*** Available records ***

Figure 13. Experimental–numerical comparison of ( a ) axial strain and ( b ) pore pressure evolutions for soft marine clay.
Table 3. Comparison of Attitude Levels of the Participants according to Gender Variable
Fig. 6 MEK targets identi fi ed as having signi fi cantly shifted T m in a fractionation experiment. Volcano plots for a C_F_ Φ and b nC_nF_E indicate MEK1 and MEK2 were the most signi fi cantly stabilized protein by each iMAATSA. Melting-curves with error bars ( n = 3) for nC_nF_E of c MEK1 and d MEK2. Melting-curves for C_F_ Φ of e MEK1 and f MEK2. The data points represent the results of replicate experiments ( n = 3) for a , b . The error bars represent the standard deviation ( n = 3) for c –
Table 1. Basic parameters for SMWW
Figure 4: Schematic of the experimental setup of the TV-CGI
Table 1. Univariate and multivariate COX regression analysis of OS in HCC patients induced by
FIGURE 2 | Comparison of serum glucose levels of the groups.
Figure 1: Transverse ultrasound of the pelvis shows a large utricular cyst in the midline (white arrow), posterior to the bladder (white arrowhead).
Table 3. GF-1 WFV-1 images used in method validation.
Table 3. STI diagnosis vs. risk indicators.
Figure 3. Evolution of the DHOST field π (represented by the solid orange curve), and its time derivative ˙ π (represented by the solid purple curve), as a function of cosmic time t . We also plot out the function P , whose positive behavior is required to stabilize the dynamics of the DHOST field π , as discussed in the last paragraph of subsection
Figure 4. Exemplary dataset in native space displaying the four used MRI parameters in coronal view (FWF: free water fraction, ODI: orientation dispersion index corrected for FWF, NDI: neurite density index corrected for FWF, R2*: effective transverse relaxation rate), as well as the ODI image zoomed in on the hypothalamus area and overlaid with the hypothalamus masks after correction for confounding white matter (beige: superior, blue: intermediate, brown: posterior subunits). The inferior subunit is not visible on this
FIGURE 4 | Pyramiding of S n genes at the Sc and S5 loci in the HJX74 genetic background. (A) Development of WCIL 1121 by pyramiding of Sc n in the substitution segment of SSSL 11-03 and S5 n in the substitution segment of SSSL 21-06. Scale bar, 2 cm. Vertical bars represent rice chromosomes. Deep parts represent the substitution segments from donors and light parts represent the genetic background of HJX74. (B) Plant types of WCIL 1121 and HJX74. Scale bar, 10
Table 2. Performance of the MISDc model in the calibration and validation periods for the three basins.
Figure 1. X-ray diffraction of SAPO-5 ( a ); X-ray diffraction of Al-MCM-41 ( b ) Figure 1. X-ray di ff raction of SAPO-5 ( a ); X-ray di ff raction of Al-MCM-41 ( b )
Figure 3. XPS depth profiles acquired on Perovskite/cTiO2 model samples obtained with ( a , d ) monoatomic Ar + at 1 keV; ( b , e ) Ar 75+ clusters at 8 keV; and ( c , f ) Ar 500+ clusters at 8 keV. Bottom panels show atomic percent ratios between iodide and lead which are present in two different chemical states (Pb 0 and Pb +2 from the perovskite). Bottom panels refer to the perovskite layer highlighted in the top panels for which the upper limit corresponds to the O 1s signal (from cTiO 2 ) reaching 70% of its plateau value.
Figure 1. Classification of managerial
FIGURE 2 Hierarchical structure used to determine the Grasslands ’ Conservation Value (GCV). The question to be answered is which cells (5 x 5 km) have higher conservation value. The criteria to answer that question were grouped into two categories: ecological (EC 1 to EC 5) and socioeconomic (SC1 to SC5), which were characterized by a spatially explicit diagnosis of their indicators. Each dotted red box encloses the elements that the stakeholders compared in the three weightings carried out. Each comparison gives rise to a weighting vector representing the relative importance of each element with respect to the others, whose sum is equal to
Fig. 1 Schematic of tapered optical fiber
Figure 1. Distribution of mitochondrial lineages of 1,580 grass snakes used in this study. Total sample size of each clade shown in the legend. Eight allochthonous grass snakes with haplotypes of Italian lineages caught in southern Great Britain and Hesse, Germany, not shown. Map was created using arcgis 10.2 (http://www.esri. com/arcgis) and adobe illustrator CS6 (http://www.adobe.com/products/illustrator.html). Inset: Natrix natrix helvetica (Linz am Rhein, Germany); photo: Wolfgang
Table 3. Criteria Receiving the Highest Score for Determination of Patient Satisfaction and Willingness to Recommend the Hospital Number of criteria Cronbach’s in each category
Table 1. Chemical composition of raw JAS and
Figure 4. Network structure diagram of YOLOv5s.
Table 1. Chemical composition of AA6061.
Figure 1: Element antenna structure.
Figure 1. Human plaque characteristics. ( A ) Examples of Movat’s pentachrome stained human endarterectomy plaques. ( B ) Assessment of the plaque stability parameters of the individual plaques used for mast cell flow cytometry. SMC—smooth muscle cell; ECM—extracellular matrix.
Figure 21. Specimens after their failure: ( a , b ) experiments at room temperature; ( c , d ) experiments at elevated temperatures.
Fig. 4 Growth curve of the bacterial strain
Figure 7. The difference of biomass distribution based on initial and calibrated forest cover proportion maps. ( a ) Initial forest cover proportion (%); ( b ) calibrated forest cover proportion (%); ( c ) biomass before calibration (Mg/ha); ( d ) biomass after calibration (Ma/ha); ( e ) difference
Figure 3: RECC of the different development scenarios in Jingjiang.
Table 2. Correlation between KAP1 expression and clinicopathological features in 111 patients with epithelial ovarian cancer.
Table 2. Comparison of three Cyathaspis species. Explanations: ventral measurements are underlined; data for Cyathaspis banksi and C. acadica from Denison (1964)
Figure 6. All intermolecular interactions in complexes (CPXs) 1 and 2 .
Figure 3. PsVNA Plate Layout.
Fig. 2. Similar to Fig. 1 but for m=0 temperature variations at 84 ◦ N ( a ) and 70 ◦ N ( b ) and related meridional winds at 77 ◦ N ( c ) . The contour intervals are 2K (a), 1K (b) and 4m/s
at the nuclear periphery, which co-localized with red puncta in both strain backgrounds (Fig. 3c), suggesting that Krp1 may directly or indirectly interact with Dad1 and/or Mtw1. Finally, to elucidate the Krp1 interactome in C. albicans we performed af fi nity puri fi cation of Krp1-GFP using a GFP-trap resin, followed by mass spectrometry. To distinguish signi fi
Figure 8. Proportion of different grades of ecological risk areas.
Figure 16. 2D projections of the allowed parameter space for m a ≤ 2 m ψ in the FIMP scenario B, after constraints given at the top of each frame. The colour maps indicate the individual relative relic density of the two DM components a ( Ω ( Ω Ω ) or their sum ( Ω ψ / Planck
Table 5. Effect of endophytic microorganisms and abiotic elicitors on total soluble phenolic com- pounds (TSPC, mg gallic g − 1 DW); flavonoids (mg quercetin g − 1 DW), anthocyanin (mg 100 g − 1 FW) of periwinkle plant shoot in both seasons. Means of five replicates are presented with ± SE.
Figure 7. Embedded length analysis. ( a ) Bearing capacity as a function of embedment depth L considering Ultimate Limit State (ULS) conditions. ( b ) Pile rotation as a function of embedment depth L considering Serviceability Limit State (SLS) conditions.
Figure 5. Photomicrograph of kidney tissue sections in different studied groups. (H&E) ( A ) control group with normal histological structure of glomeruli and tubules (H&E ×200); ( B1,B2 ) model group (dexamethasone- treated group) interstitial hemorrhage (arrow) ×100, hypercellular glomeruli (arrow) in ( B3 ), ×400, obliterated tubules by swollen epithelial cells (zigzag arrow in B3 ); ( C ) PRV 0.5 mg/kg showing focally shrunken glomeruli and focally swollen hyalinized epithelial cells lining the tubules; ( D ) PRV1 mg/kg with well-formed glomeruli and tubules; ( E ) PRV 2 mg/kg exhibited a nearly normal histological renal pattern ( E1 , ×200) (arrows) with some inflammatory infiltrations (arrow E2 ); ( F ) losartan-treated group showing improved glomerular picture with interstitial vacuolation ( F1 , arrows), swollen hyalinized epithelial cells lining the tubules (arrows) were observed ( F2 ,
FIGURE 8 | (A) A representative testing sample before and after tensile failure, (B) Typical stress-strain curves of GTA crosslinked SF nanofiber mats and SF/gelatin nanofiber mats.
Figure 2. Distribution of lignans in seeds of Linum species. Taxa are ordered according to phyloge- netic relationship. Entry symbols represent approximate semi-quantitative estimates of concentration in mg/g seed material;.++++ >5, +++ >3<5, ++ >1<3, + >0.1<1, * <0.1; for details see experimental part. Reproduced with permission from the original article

*** End of Available records ***

■ **Assigned task**:
Take the records above and return, word for word, only the lines that fall from the line with "Table 5. Effect" to the line with "Figure 7. Embedded", both of them included.

■ **Answer space**:
Table 5. Effect of endophytic microorganisms and abiotic elicitors on total soluble phenolic com- pounds (TSPC, mg gallic g − 1 DW); flavonoids (mg quercetin g − 1 DW), anthocyanin (mg 100 g − 1 FW) of periwinkle plant shoot in both seasons. Means of five replicates are presented with ± SE.
Figure 7. Embedded length analysis. ( a ) Bearing capacity as a function of embedment depth L considering Ultimate Limit State (ULS) conditions. ( b ) Pile rotation as a function of embedment depth L considering Serviceability Limit State (SLS) conditions.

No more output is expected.